=== Task brief ===
The span to repeat in the listing below runs from the line containing "285,225 311,221 318,263" to the line containing "276,745 288,745 289,760", inclusive. Repeat it exactly, and only it.
◇ ◇ ◇ ◇ ◇
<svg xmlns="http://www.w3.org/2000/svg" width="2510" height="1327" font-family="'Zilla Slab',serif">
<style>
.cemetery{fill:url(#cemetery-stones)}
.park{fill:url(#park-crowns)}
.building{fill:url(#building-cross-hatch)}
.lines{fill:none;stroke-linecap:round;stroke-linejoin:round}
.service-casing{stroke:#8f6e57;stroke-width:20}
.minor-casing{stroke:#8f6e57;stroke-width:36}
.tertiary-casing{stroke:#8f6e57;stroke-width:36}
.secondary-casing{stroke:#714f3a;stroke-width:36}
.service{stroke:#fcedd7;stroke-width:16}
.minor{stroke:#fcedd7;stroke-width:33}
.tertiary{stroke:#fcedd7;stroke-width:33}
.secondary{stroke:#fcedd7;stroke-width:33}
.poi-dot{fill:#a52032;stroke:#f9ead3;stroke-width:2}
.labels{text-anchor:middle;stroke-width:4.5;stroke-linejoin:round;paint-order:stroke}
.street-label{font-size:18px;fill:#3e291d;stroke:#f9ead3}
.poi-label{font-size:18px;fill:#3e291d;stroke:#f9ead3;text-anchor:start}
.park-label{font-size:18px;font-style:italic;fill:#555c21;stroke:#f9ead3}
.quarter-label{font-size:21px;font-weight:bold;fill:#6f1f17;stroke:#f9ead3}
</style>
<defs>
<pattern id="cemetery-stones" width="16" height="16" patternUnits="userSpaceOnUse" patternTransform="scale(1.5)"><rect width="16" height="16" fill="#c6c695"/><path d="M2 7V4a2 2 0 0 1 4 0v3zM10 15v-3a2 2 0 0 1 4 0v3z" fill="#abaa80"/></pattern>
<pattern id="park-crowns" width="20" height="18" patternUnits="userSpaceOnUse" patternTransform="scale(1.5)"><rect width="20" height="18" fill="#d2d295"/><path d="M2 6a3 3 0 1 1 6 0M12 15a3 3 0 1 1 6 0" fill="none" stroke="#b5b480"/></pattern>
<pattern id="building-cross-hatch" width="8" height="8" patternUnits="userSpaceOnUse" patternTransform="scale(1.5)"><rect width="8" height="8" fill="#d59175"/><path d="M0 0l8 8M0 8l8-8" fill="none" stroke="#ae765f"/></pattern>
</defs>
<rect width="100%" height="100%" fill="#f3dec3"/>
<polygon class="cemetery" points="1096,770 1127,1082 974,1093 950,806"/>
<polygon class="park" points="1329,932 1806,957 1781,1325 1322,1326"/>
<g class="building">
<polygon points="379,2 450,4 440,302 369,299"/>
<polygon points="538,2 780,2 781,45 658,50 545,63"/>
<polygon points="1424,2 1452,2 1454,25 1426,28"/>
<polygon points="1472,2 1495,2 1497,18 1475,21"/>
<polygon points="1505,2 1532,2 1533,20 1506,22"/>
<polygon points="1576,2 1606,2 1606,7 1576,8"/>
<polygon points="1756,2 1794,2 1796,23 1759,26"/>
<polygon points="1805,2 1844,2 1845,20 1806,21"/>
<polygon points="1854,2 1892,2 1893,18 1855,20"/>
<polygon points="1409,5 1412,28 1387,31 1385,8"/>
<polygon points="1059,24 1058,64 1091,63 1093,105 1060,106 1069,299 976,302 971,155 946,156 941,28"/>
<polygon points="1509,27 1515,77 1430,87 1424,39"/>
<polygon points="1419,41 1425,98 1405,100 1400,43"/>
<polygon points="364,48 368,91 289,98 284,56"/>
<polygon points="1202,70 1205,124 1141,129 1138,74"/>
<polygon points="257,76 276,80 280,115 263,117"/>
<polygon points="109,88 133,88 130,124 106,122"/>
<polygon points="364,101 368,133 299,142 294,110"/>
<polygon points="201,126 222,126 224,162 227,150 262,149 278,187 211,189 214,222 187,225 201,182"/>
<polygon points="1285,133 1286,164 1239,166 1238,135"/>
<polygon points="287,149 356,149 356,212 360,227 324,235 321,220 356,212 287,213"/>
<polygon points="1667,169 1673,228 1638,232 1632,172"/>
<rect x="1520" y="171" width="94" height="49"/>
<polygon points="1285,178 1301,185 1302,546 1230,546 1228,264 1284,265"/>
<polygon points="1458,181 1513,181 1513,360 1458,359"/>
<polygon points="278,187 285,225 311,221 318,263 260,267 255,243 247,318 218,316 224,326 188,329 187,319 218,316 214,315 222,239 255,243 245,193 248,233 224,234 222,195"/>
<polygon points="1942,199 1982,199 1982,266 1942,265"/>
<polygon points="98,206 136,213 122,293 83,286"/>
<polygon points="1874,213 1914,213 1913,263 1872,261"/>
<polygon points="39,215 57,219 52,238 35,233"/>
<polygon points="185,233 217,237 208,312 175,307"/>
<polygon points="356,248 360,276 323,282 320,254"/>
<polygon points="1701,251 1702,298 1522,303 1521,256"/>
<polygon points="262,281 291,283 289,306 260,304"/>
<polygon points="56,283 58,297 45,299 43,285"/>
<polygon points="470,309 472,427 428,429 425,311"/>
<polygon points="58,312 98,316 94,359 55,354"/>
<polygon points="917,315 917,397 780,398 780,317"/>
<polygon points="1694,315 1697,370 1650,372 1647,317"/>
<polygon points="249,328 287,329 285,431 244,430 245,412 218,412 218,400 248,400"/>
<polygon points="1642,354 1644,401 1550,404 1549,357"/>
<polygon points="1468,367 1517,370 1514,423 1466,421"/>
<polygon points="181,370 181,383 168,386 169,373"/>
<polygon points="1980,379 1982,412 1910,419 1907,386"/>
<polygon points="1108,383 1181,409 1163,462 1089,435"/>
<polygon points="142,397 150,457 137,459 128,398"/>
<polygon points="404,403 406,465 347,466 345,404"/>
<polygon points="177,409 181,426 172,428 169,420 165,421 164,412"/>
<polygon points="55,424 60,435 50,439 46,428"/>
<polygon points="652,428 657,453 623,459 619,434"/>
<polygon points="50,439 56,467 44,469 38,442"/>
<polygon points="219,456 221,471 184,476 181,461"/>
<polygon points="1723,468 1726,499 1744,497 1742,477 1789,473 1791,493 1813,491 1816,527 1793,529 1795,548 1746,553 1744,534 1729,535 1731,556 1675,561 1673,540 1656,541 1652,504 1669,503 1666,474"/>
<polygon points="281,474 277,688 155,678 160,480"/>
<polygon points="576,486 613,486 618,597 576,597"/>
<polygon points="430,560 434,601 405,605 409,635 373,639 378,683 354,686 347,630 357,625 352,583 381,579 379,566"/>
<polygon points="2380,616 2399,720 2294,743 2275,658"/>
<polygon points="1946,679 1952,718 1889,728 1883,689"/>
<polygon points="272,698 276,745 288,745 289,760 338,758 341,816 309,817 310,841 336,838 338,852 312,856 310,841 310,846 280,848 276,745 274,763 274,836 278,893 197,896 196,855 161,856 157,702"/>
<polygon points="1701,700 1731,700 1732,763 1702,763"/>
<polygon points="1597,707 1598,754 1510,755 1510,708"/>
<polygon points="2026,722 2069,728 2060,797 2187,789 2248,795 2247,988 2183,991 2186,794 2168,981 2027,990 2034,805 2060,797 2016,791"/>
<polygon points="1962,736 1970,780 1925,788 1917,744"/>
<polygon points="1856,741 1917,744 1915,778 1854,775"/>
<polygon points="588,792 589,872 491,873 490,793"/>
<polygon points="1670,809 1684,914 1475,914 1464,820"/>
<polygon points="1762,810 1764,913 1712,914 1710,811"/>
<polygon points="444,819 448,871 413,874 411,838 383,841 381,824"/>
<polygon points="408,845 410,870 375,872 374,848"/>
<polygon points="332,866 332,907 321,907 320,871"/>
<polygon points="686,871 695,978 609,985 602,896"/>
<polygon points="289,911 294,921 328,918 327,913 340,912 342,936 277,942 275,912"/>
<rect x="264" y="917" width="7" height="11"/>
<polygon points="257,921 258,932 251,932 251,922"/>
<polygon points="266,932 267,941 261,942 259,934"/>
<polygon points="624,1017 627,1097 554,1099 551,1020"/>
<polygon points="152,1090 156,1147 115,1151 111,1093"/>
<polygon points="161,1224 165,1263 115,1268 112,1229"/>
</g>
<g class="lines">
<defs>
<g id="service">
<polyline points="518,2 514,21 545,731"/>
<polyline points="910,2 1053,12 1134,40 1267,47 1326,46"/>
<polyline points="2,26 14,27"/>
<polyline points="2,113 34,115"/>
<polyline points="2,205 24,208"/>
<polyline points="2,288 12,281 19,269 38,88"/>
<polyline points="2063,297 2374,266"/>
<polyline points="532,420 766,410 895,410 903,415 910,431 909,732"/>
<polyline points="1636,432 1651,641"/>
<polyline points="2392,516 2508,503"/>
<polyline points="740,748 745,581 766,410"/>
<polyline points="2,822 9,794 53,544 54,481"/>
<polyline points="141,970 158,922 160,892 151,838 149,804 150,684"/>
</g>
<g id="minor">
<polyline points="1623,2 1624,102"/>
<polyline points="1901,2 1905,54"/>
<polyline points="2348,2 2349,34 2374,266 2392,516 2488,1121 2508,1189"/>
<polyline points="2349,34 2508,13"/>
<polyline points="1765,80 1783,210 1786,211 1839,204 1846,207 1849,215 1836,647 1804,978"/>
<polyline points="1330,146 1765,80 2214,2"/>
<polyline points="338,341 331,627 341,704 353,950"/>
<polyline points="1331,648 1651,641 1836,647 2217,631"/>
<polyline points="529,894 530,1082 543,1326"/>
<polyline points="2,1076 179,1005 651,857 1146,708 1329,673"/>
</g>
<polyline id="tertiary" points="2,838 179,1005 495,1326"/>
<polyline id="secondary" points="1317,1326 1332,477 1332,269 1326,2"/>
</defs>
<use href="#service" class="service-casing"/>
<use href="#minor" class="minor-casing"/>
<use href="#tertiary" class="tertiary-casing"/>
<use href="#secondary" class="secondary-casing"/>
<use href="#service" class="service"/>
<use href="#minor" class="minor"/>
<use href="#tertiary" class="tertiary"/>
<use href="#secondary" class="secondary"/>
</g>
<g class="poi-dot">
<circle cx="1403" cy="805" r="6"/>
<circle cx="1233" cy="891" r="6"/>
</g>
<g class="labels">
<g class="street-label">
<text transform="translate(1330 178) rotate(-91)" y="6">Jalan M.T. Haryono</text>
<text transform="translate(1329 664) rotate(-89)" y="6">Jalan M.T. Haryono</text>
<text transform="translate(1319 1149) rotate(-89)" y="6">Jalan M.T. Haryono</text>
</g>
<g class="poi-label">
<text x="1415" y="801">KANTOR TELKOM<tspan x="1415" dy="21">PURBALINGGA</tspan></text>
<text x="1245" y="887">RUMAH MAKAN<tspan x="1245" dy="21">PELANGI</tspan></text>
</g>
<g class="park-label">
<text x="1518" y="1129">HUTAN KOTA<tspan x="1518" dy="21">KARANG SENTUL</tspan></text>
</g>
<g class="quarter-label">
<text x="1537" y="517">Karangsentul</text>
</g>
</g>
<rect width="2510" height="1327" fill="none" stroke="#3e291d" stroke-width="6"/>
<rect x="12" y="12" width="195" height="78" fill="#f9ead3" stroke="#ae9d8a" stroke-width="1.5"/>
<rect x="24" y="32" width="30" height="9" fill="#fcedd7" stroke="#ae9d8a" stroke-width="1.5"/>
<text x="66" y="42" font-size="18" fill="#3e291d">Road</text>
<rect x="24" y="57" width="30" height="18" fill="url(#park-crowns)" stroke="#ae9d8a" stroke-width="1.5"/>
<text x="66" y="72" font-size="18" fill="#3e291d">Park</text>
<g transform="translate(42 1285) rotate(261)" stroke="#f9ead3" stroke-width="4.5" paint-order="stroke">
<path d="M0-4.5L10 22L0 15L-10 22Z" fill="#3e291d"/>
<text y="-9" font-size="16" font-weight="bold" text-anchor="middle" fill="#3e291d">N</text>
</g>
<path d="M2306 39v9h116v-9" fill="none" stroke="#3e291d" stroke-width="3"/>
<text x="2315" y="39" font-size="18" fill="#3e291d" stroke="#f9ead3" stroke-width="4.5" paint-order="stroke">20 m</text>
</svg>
◇ ◇ ◇ ◇ ◇
=== Worked solution ===
<polygon points="278,187 285,225 311,221 318,263 260,267 255,243 247,318 218,316 224,326 188,329 187,319 218,316 214,315 222,239 255,243 245,193 248,233 224,234 222,195"/>
<polygon points="1942,199 1982,199 1982,266 1942,265"/>
<polygon points="98,206 136,213 122,293 83,286"/>
<polygon points="1874,213 1914,213 1913,263 1872,261"/>
<polygon points="39,215 57,219 52,238 35,233"/>
<polygon points="185,233 217,237 208,312 175,307"/>
<polygon points="356,248 360,276 323,282 320,254"/>
<polygon points="1701,251 1702,298 1522,303 1521,256"/>
<polygon points="262,281 291,283 289,306 260,304"/>
<polygon points="56,283 58,297 45,299 43,285"/>
<polygon points="470,309 472,427 428,429 425,311"/>
<polygon points="58,312 98,316 94,359 55,354"/>
<polygon points="917,315 917,397 780,398 780,317"/>
<polygon points="1694,315 1697,370 1650,372 1647,317"/>
<polygon points="249,328 287,329 285,431 244,430 245,412 218,412 218,400 248,400"/>
<polygon points="1642,354 1644,401 1550,404 1549,357"/>
<polygon points="1468,367 1517,370 1514,423 1466,421"/>
<polygon points="181,370 181,383 168,386 169,373"/>
<polygon points="1980,379 1982,412 1910,419 1907,386"/>
<polygon points="1108,383 1181,409 1163,462 1089,435"/>
<polygon points="142,397 150,457 137,459 128,398"/>
<polygon points="404,403 406,465 347,466 345,404"/>
<polygon points="177,409 181,426 172,428 169,420 165,421 164,412"/>
<polygon points="55,424 60,435 50,439 46,428"/>
<polygon points="652,428 657,453 623,459 619,434"/>
<polygon points="50,439 56,467 44,469 38,442"/>
<polygon points="219,456 221,471 184,476 181,461"/>
<polygon points="1723,468 1726,499 1744,497 1742,477 1789,473 1791,493 1813,491 1816,527 1793,529 1795,548 1746,553 1744,534 1729,535 1731,556 1675,561 1673,540 1656,541 1652,504 1669,503 1666,474"/>
<polygon points="281,474 277,688 155,678 160,480"/>
<polygon points="576,486 613,486 618,597 576,597"/>
<polygon points="430,560 434,601 405,605 409,635 373,639 378,683 354,686 347,630 357,625 352,583 381,579 379,566"/>
<polygon points="2380,616 2399,720 2294,743 2275,658"/>
<polygon points="1946,679 1952,718 1889,728 1883,689"/>
<polygon points="272,698 276,745 288,745 289,760 338,758 341,816 309,817 310,841 336,838 338,852 312,856 310,841 310,846 280,848 276,745 274,763 274,836 278,893 197,896 196,855 161,856 157,702"/>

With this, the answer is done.